How Specs Live Forever

The US Standard railroad gauge (distance between the rails) is 4
feet, 8.5 inches. That's an exceedingly odd number. Why was that
gauge used? Because that's the way they built them in England,
and the US railroads were built by English expatriates.

Why did the English people build them like that? Because the
first rail lines were built by the same people who built the
pre-railroad tramways, and that's the gauge they used.

Why did "they" use that gauge then? Because the people who built the
tramways used the same jigs and tools that they used for
building wagons, which used that wheel spacing.

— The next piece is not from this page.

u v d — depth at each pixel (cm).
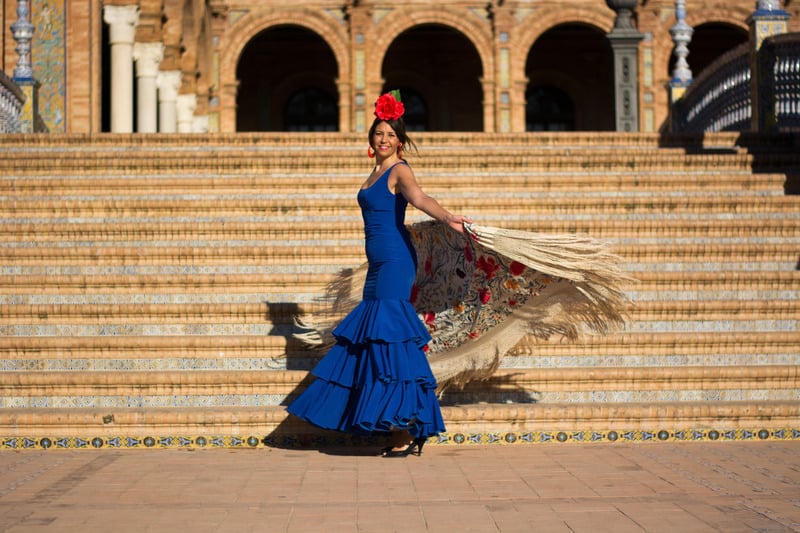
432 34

Okay! Why did the wagons use that odd wheel spacing? Well, if
they tried to use any other spacing the wagons would break on
some of the old, long distance roads, because that's the spacing of
the old wheel ruts.

So who built these old rutted roads? The first long distance
roads in Europe were built by Imperial Rome for the benefit of
their legions. The roads have been used ever since. And the
ruts? The initial ruts, which everyone else had to match for fear
of destroying their wagons, were first made by Roman war
chariots. Since the chariots were made for or by Imperial Rome
they were all alike in the matter of wheel spacing.

Thus, we have the answer to the original questions. The United
State standard railroad gauge of 4 feet, 8.5 inches derives from the
original specification for an Imperial Roman army war chariot. 

Specs and Bureaucracies live forever.

So, the next time you are handed a specification and wonder what
horse's ass came up with it, you may be exactly right. Because
the Imperial Roman chariots were made to be just wide enough to
accommodate the back-ends of two war horses.